Season 2 of House of the Dragon concludes with the two queens’ agreement struck. A shot of Rhaenyra, framed through the myriad scrolls of Westerosi history, and a matching shot of Alicent, set against open lands and sky. And they could each get what they want. But a lot can happen “in three days’ time.” And it is bound to not be bloodless. The giant battle we thought would end this season is instead one that everyone is now irrevocably moving toward. Newly-minted dragonriders have suited up with their orders. Lord Corlys and Alyn of Hull, his first mate/estranged bastard son, are set to bring war on the water. Columns pledged to Team Black and Team Green are on the march. And in the Riverlands, Criston Cole is having a crisis of conscience not dissimilar to that of Alicent, his onetime lover. “The dragons dance, and men are like dust under their feet. All our endeavors are as nothing. We march now toward annihilation.”
HOT D’s:
- One missing detail to Alicent and Rhaenyra’s bargain: “A son for a son” requires that son’s neck to be present and cuttable, which Aegon’s isn’t. Frail but now coherent, Aegon listened as Larys Strong made a case for them to flee King’s Landing. Let the factional warfare burn itself out, and Aegon could return as a welcome conqueror. (“Aegon, the realm’s delight,” the burned usurper imagined with glee.) When we last see them, Larys has bundled Aegon into a prison cart for an unannounced trip out of town.

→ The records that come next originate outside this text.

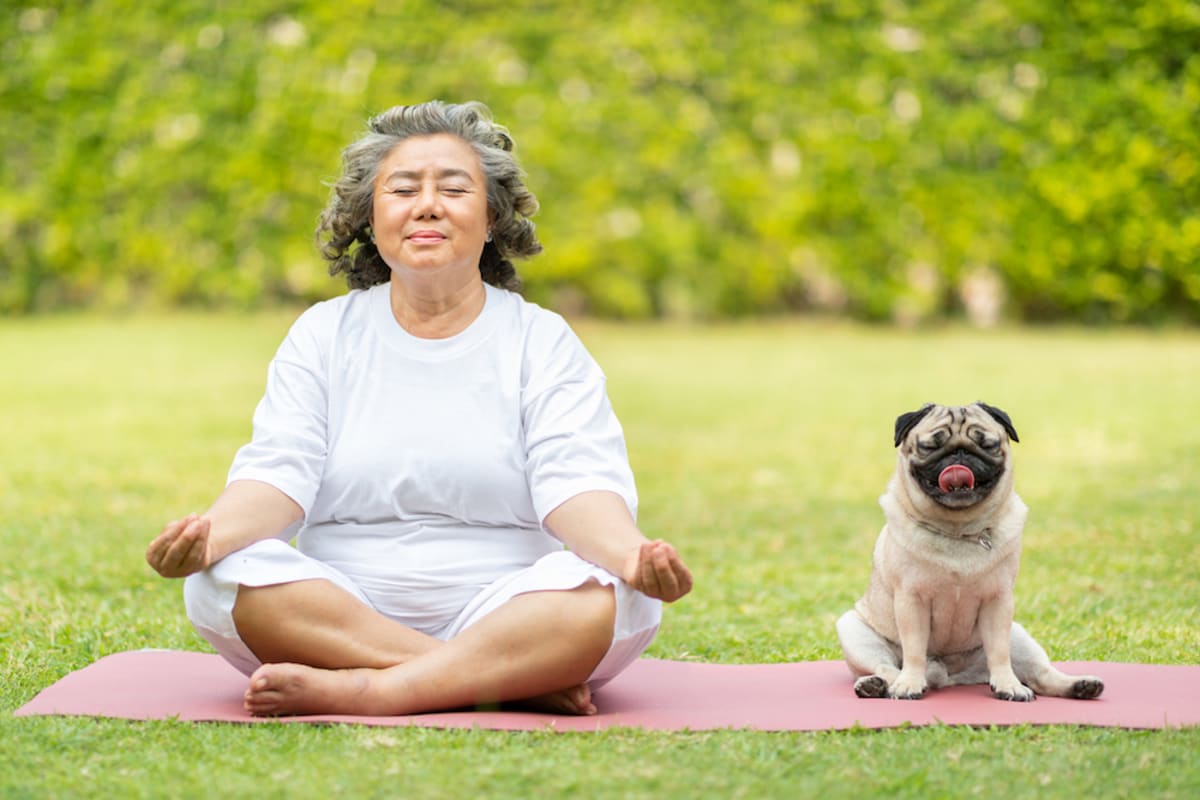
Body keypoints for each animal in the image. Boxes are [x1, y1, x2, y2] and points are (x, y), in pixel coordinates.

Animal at [835, 407, 1104, 700]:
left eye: (987, 445)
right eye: (930, 447)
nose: (960, 453)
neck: (958, 529)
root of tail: (949, 678)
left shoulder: (998, 602)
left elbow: (999, 653)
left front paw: (1008, 685)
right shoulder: (911, 600)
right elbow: (914, 650)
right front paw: (909, 684)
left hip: (1019, 637)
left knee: (1039, 675)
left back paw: (1079, 685)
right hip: (855, 633)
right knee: (885, 667)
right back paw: (878, 685)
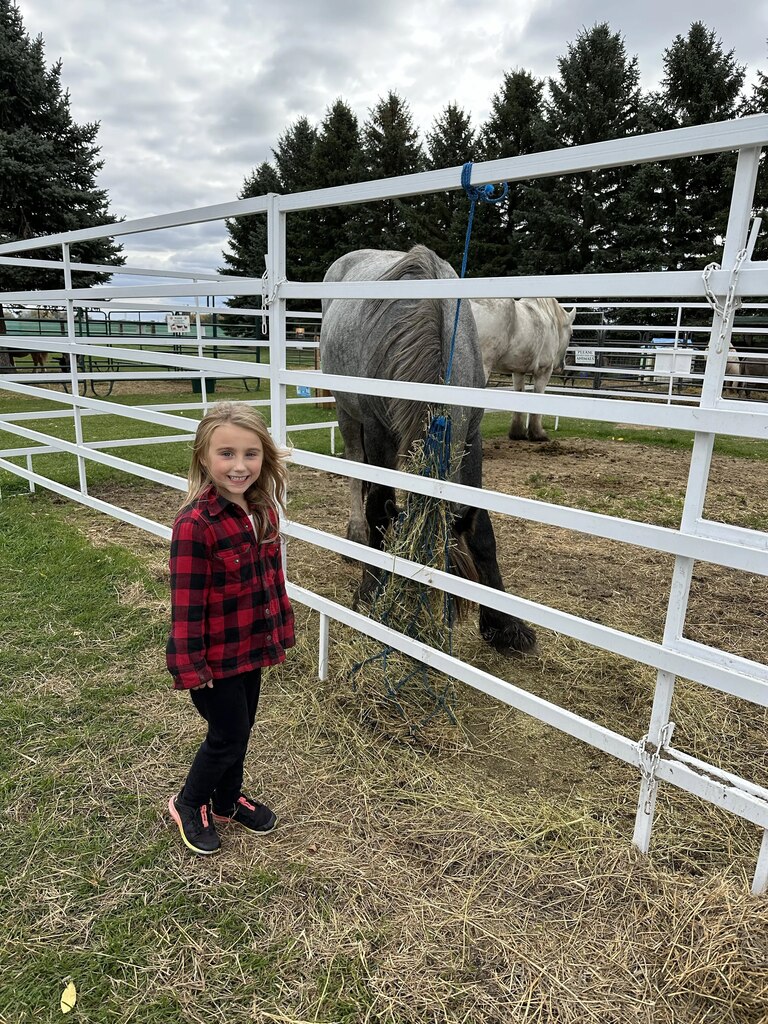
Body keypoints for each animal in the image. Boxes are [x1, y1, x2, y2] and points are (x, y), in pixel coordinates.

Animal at [319, 245, 536, 656]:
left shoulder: (472, 435)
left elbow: (482, 527)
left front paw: (504, 625)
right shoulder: (378, 432)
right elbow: (379, 508)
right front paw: (370, 591)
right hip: (347, 413)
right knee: (356, 472)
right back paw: (355, 534)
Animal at [470, 298, 576, 442]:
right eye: (571, 333)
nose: (562, 366)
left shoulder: (518, 372)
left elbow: (519, 395)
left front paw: (518, 433)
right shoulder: (543, 371)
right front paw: (538, 434)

- “Let the Sea Snake rue the day we meet again!” We can’t wait to see what kind of mayhem Abigail Thorne unleashes as Triarchy admiral Sharako Lohor in HOTD season 3. Introduced in episode 8 as she challenges Tyland Lannister to fight her in a mud pit – and to fuck her wives – Admiral Lohor eventually agrees to devote herself and her captains to Team Green’s cause. She has unfinished business with Lord Corlys. Is that thin slice of ocean known as the Gullet ready for the raging sea battle to come?
- With all of the big dragon reveals this season, HOTD might have saved its most intriguing one for last. After wandering alone through the Vale, searching for drinking water and more evidence of the region’s untamed dragon, Lady Rhaena Targaryen finally encounters the beast in another patch of dragonfire. Rhaena was denied a dragon bond before, and it almost killed her. But when she runs toward this one, the beast does not immediately burn her to a crisp.